■ About this exercise: Only the pictures are to be omitted; every entry beneath should otherwise be duplicated exactly.

(Extracted page text data)

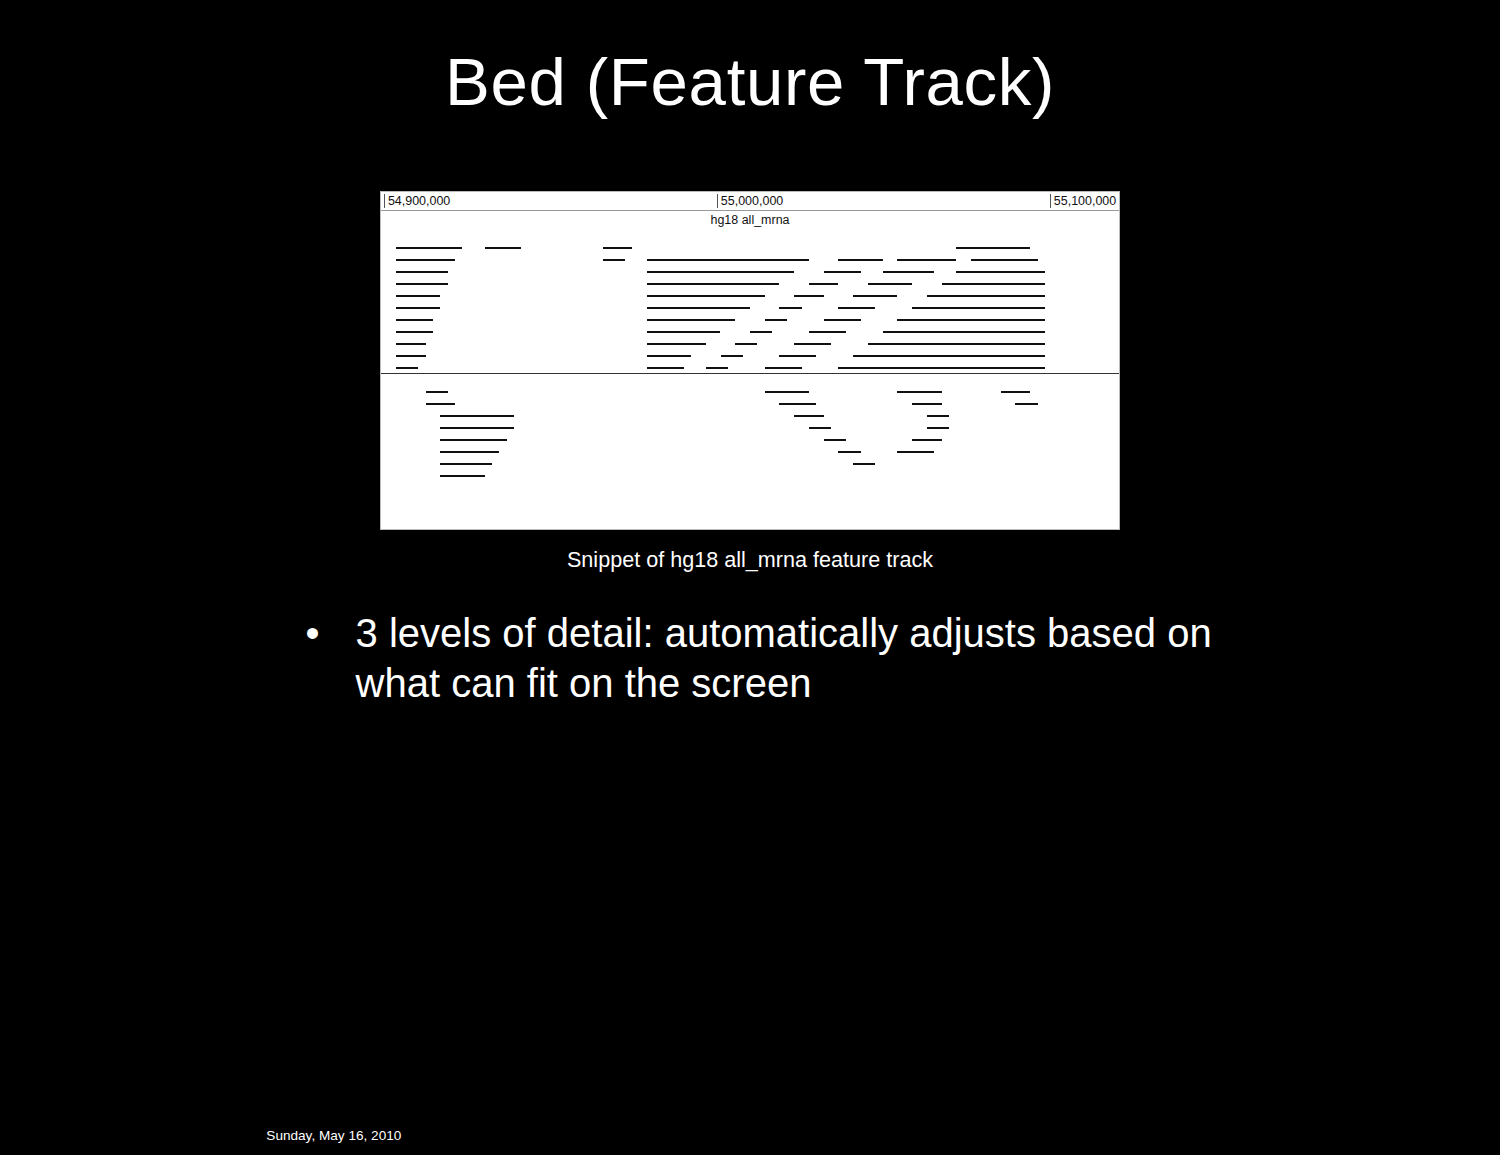Bed (Feature Track)
54,900,000 55,000,000 55,100,000
hg18 all_mrna
Snippet of hg18 all_mrna feature track
3 levels of detail: automatically adjusts based on what can fit on the screen
Sunday, May 16, 2010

■ Exercise solution:
Bed (Feature Track)
54,900,000 55,000,000 55,100,000
hg18 all_mrna
Snippet of hg18 all_mrna feature track
3 levels of detail: automatically adjusts based on what can fit on the screen
Sunday, May 16, 2010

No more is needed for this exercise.